- Work instruction
The output should match the data below line for line.

- Records shown
□ □ □

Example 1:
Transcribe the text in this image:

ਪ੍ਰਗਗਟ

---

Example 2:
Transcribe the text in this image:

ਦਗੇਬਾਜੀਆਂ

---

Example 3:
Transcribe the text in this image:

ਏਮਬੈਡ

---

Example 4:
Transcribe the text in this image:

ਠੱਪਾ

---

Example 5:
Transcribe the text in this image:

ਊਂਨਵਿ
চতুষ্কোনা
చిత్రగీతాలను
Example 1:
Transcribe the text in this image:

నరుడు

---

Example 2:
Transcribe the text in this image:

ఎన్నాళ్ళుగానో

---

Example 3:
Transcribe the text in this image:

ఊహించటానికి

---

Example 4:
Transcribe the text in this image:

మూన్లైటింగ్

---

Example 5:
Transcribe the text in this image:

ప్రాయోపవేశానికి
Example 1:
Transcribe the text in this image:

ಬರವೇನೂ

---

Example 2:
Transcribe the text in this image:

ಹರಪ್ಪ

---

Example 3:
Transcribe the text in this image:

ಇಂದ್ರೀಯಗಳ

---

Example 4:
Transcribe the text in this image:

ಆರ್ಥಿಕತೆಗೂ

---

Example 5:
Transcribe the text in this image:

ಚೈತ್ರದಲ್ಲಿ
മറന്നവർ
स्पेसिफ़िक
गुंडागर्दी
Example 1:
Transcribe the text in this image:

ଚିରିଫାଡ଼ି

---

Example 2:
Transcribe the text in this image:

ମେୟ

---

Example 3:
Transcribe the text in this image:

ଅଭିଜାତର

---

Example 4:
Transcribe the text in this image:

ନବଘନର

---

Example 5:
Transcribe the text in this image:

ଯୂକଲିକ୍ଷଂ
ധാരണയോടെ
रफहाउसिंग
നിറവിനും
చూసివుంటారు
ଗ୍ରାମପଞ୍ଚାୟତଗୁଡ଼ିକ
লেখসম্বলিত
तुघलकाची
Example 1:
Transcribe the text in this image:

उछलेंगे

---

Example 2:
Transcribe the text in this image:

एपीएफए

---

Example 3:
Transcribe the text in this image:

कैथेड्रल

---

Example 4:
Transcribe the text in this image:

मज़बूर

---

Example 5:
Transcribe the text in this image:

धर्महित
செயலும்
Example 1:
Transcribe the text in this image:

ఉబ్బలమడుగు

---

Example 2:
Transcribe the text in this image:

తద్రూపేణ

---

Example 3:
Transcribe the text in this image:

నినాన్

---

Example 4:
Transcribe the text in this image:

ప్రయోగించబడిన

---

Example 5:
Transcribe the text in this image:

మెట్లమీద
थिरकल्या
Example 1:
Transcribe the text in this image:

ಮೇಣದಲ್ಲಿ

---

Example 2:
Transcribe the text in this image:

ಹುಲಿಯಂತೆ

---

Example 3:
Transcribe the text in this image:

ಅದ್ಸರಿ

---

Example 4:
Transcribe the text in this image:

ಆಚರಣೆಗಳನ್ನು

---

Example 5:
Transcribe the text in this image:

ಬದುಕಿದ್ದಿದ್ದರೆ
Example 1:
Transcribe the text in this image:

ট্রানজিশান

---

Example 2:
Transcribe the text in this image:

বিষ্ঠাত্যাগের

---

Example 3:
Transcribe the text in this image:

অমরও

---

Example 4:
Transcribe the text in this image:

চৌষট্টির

□ □ □

- Final answer
Example 1:
Transcribe the text in this image:

ਪ੍ਰਗਗਟ

---

Example 2:
Transcribe the text in this image:

ਦਗੇਬਾਜੀਆਂ

---

Example 3:
Transcribe the text in this image:

ਏਮਬੈਡ

---

Example 4:
Transcribe the text in this image:

ਠੱਪਾ

---

Example 5:
Transcribe the text in this image:

ਊਂਨਵਿ
চতুষ্কোনা
చిత్రగీతాలను
Example 1:
Transcribe the text in this image:

నరుడు

---

Example 2:
Transcribe the text in this image:

ఎన్నాళ్ళుగానో

---

Example 3:
Transcribe the text in this image:

ఊహించటానికి

---

Example 4:
Transcribe the text in this image:

మూన్లైటింగ్

---

Example 5:
Transcribe the text in this image:

ప్రాయోపవేశానికి
Example 1:
Transcribe the text in this image:

ಬರವೇನೂ

---

Example 2:
Transcribe the text in this image:

ಹರಪ್ಪ

---

Example 3:
Transcribe the text in this image:

ಇಂದ್ರೀಯಗಳ

---

Example 4:
Transcribe the text in this image:

ಆರ್ಥಿಕತೆಗೂ

---

Example 5:
Transcribe the text in this image:

ಚೈತ್ರದಲ್ಲಿ
മറന്നവർ
स्पेसिफ़िक
गुंडागर्दी
Example 1:
Transcribe the text in this image:

ଚିରିଫାଡ଼ି

---

Example 2:
Transcribe the text in this image:

ମେୟ

---

Example 3:
Transcribe the text in this image:

ଅଭିଜାତର

---

Example 4:
Transcribe the text in this image:

ନବଘନର

---

Example 5:
Transcribe the text in this image:

ଯୂକଲିକ୍ଷଂ
ധാരണയോടെ
रफहाउसिंग
നിറവിനും
చూసివుంటారు
ଗ୍ରାମପଞ୍ଚାୟତଗୁଡ଼ିକ
লেখসম্বলিত
तुघलकाची
Example 1:
Transcribe the text in this image:

उछलेंगे

---

Example 2:
Transcribe the text in this image:

एपीएफए

---

Example 3:
Transcribe the text in this image:

कैथेड्रल

---

Example 4:
Transcribe the text in this image:

मज़बूर

---

Example 5:
Transcribe the text in this image:

धर्महित
செயலும்
Example 1:
Transcribe the text in this image:

ఉబ్బలమడుగు

---

Example 2:
Transcribe the text in this image:

తద్రూపేణ

---

Example 3:
Transcribe the text in this image:

నినాన్

---

Example 4:
Transcribe the text in this image:

ప్రయోగించబడిన

---

Example 5:
Transcribe the text in this image:

మెట్లమీద
थिरकल्या
Example 1:
Transcribe the text in this image:

ಮೇಣದಲ್ಲಿ

---

Example 2:
Transcribe the text in this image:

ಹುಲಿಯಂತೆ

---

Example 3:
Transcribe the text in this image:

ಅದ್ಸರಿ

---

Example 4:
Transcribe the text in this image:

ಆಚರಣೆಗಳನ್ನು

---

Example 5:
Transcribe the text in this image:

ಬದುಕಿದ್ದಿದ್ದರೆ
Example 1:
Transcribe the text in this image:

ট্রানজিশান

---

Example 2:
Transcribe the text in this image:

বিষ্ঠাত্যাগের

---

Example 3:
Transcribe the text in this image:

অমরও

---

Example 4:
Transcribe the text in this image:

চৌষট্টির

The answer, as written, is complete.